In conclusion, CAP is a well-documented, painful, potentially treatment-altering adverse event of numerous chemotherapies. Current treatment modalities for CAP are limited to anecdotal options, with no currently approved therapies. Treatment with 2% PVP-I topical solution showed clinically and statistically superior efficacy compared with vehicle control, and improved QoL with an excellent safety profile.

Funding

This work was supported by Veloce BioPharma.
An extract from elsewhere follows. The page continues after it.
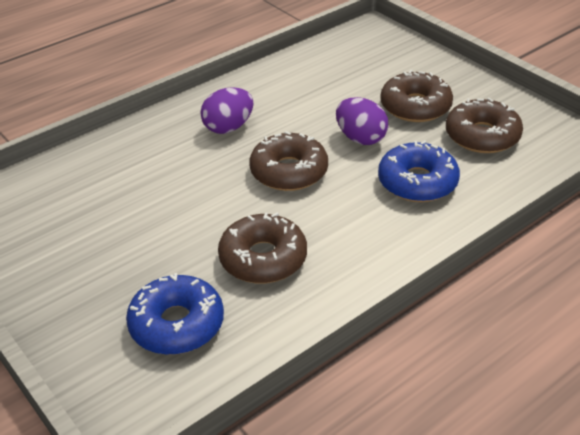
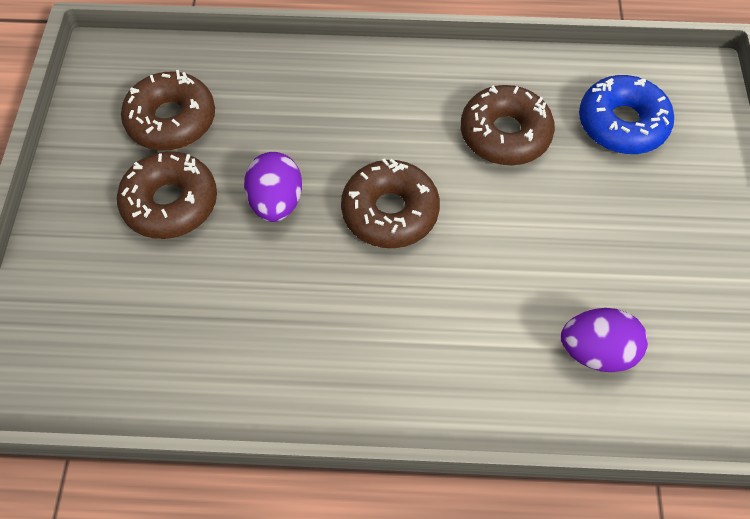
camera: 140 degrees left, 20 degrees up
(228, 127) = (387, 328): purple egg -> purple egg (596, 351)
(417, 182) = (295, 115): blue donut -> none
M. Lacouture is funded, in part, through the NIH/NCI Cancer Center Support Grant P30 CA008748. B. Kaffenberger is a recipient of the Dermatology Foundation Career Development Award.

Footnotes

Publisher's Disclaimer: This Author Accepted Manuscript is a PDF file of a an unedited peer-reviewed manuscript that has been accepted for publication but has not been copyedited or corrected. The official version of record that is published in the journal is kept up to date and so may therefore differ from this version.

Conflict of Interest

K. Capriotti owns equity and is an employee of Veloce BioPharma. M. Anadkat has received honoraria for consulting and/or speaking engagements in the past from Adgero, Astra Zeneca, Boehringer-Ingelheim, Bristol Myers Squibb, Biogen, Eli Lilly, Genentech, ImClone, Therakos, Xoma, and Eisai and has also served as a Principal Investigator for Biogen, Veloce BioPharma, Xoma, Hana Biosciences, and InflamRx. J. Choi declares that she has no conflict of interest. B. Kaffenberger is an Investigator for Biogen, Celgene, Eli Lilly Co, and Veloce BioPharma. B. McLellan has served as an investigator for Veloce BioPharma. S. Barone owns equity and is an employee of Veloce BioPharma. All other authors have declared no relevant conflicts of interest. O. Kukoyi declares that he has no conflict of interest. S. Goldfarb declares that she has no conflict of interest. M. Lacouture has a consultant/speaking role with Legacy Healthcare Services, Adgero Bio Pharmaceuticals, Amryt Pharmaceuticals, Celldex Therapeutics, Debiopharm, Galderma Research and Development, Johnson and Johnson, Novocure Inc, Lindi, Merck Sharp and Dohme Corporation, Helsinn Healthcare SA, Janssen Research & Development LLC, Menlo Therapeutics, Novartis Pharmaceuticals Corporation, F. Hoffmann-La Roche AG, AbbVie Inc, Boehringer Ingelheim Pharma Gmbh & Co. KG, Allergan Inc, Amgen Inc, E.R. Squibb & Sons LLC, EMD Serono Inc, AstraZeneca Pharmaceuticals LP, Genentech Inc, Leo Pharma Inc, Seattle Genetics, Bayer, Manner SAS, Lutris, Pierre Fabre, Paxman Coolers, Adjucare, Dignitana, Biotechspert, Teva Mexico, Parexel, OnQuality Pharmaceuticals Ltd, Oncoderm, Apricity, Novartis, and Our Brain Bank. Dr. Lacouture also receives research funding from Berg, Bristol-Myers Squibb, Lutris, Paxman, Novocure, US Biotest, and Veloce BioPharma.

Ethical approval

All procedures performed in studies involving human participants were in accordance with the ethical standards of the institutional and/or national research committee and with the 1964 Helsinki declaration and its later amendments or comparable ethical standards.

Informed consent

Informed consent was obtained from all individual participants included in the study.